Comment 3 Sven Lundblad CLA 2007-06-27 09:28:42 EDT
A somewhat cleaner fix, than removing the call to raise, might be to change the parseLine() method in org.eclipse.cdt.debug.mi.core.output.CLIInfoProgramInfo to be stricter. We ended up adding these lines in the while loop:
/* Not a process id if LWP is reported */
if (s.equals("LWP")) break;

This will cause the pid to be marked as illegal in MIInferior and raise will not be called.

A few questions:
 - Should CDT really use the "program info" command since the output varies quite much between different GDBs?
 - Is it wise for CDT to operate directly on the debugged process without going through the debugger? Assume that the debugged process is not local.
Comment 4 Piotr Kundu CLA 2007-08-17 09:17:43 EDT
Implementing patch suggested in Commment #3 by Sven, I'm not logged out all the time on Solaris. I found that CDT, with the patch, is able to kill the GDB process after several attempts to terminate, but the debugee will continue to run, although CDT indicates it's not running. 

If the developer chooses to relaunch a new debug session and the 1st running debugee is using resources that are need by the 2nd, there will be issues.

GDB (on Solaris) that is debugging a local application and running will respond to SIGSTOP, SIGTERM or SIGKILL, but NOT the attempted SIGINT. In any case, terminating GDB, does not terminate the debuggee. Realizing that barking up the wrong tree (GDB), will not get me anywhere, the first step was to find another way to get the PID to be able to kill the debugee. CLI Command "info proc" looks like a good starting point, returning a string:

(gdb) info proc
process 19127 flags:
PR_STOPPED Process (LWP) is stopped
PR_ISTOP Stopped on an event of interest
PR_RLC Run-on-last-close is in effect
PR_FAULTED : Incurred a traced hardware fault FLTBPT: Breakpoint trap

I've tested this on Solaris 9 using GDB 5.3, 6.3, 6.4 and 6.6 and all produce a string with a similar result as above, always starting with the string "process" which can be used for parcing out the PID which follows "process ". 

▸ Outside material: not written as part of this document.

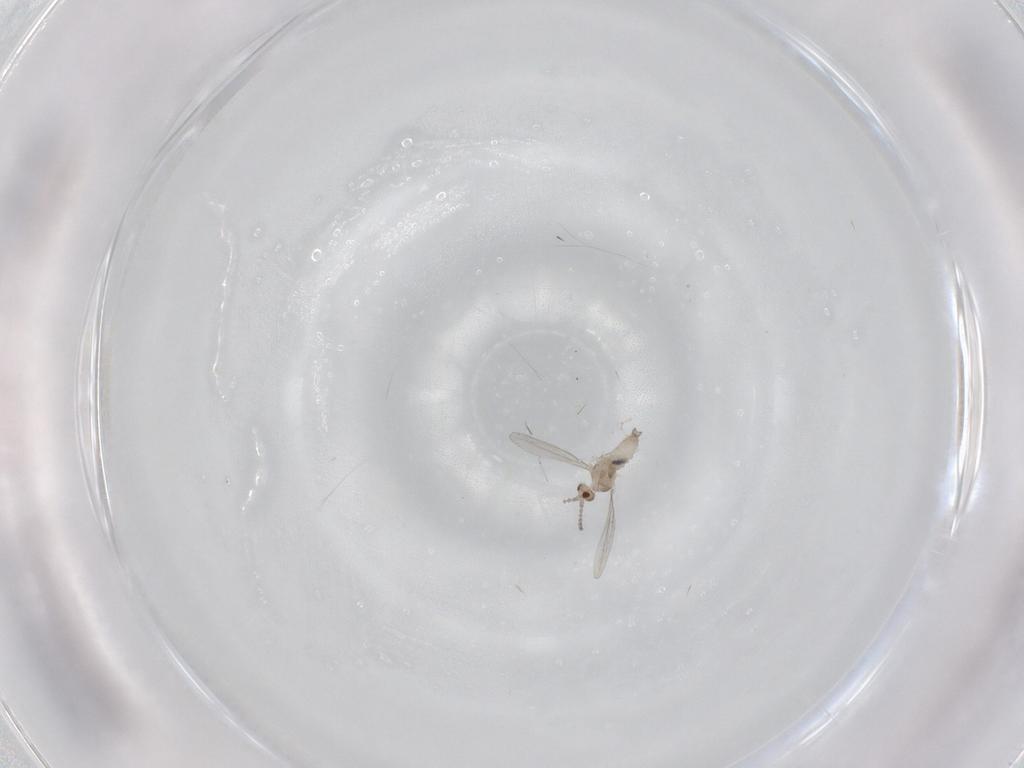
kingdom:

"info proc" is NOT supported on Windows, so "info program" will be used if "info proc" fails. 

Implementation will be described later.
Comment 5 Piotr Kundu CLA 2007-08-24 12:25:14 EDT
Created attachment 76922 [details]
This patch solves the bug

Here is the suggested implementation with 2 new classes and changes in 3 other classe, all in org.eclipse.cdt.debug.mi.core component. 

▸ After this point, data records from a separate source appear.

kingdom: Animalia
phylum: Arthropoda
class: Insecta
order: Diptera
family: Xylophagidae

1. The update() method of org.eclipse.cdt.debug.mi.core.MIInferior has been change to first use "info proc" and only then use "info program" 

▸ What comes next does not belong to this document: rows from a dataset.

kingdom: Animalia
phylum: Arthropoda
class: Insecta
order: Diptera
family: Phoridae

2. The parseLine() method of org.eclipse.cdt.debug.mi.core.output.CLIInfoProgramInfo has been changed to stop parsing if "LWP" is found in the string.

3. A new method createCLIInfoProc() has been added in org.eclipse.cdt.debug.mi.core.command.CommandFactory just prior to createCLIInfoProgram(). 

5. A new class org.eclipse.cdt.debug.mi.core.command.CLIInfoProc has been added: 
6. A new class org.eclipse.cdt.debug.mi.core.output.CLIInfoProcInfo has been added:
Comment 6 Anton Leherbauer CLA 2007-09-06 04:49:10 EDT
Your patch looks good.
I verified that on Solaris 'info program' does not yield the pid:

(gdb) info program
        Using the running image of child LWP 1 via /proc.
Program stopped at 0x15074.
It stopped at breakpoint 1.

I am going to apply the patch.
Comment 7 Anton Leherbauer CLA 2007-09-06 07:55:59 EDT
I applied the patch with minor modifications ($NON-NLS$ tags).
The fix will be available in 4.0.1 > I200709060101. Thanks!
Comment 8 Piotr Kundu CLA 2007-09-06 08:54:31 EDT
Cheers Anton, we really needed this one.